While there are people who are losing coverage (because their policies didn't meet ACA criteria), there are also a lot of people being covered because now they can't be denied coverage due to prior conditions. Costs are going up for some people, but not for everyone. The promise of more transparency (or at least more visibility) in policy coverages and costs should, over time, actually reduce costs to all, including both customers and insurers.

It's obvious that whomever it was that built the ACA had little idea of how the insurance business works, and I fault the administration for that, but I also fault the bipartisan group that voted for it in Congress for not even looking into it properly (this is why congresscritters have staffers in the first place). But since it's what we have, rather than whining about it, I'd like to see constructive discussions at all levels, with some thought to what is working poorly, what is working well, and what doesn't work at all, rather than just a "this stinks" versus "this is manna from heaven" argument.

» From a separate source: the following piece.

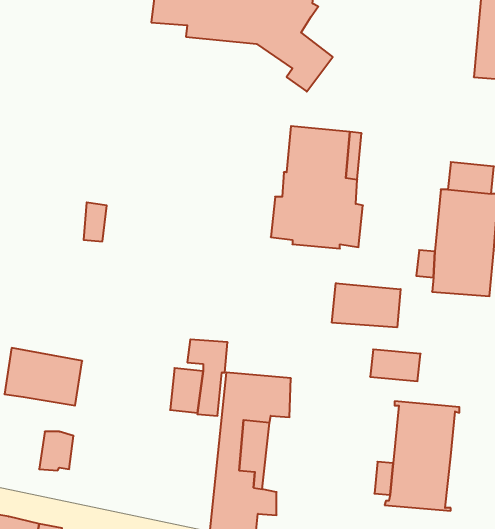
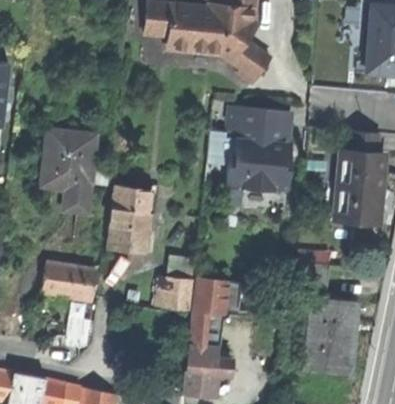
building: none -> [44,133,96,213]
building: none -> [108,187,154,253]
building: [332,283,401,327] -> none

I'm not starry eyed about this. But as a health care professional, I know that more people getting health insurance will mean fewer people with preventable chronic illnesses, fewer people having to resort to going to the county hospital for ER treatments (which I have been paying for as a taxpayer for a long time already), and fewer situations where kids and hard working young adults wind up losing out on life because preventive and maintenance health care was too difficult to find or afford. And all of that equates to more people able to productively participate in the economy, which should improve the overall economy, reduce the tax burden on everyone, and improve everyone's standard of living. Not overnight, but that's the direction that an improvement in how people can get and use health care should go, no matter how it happens.
You cannot regulate people to sign up for a product or service they do not want. You can try, but as is unfolding before our eyes you will fail. In order for Obamacare to "work" (if you can call it that) the individual mandate must stay in place. Since this is obviously not an option, in order for us to have this discussion we must repeal it in its entirety and start over with the system that to date, has provided the US with the best care in our nations history.

Unfortunately, this will separate the dems with some of their power and even more of their cronies with some of the money they stand to make from this. Any productive debate on the matter will have to come after this failed program is removed, or after this administration is removed. Either way, you will not convince me that we can make progress on healthcare until you've removed the incompetence and abuse that is directly responsible for its decline.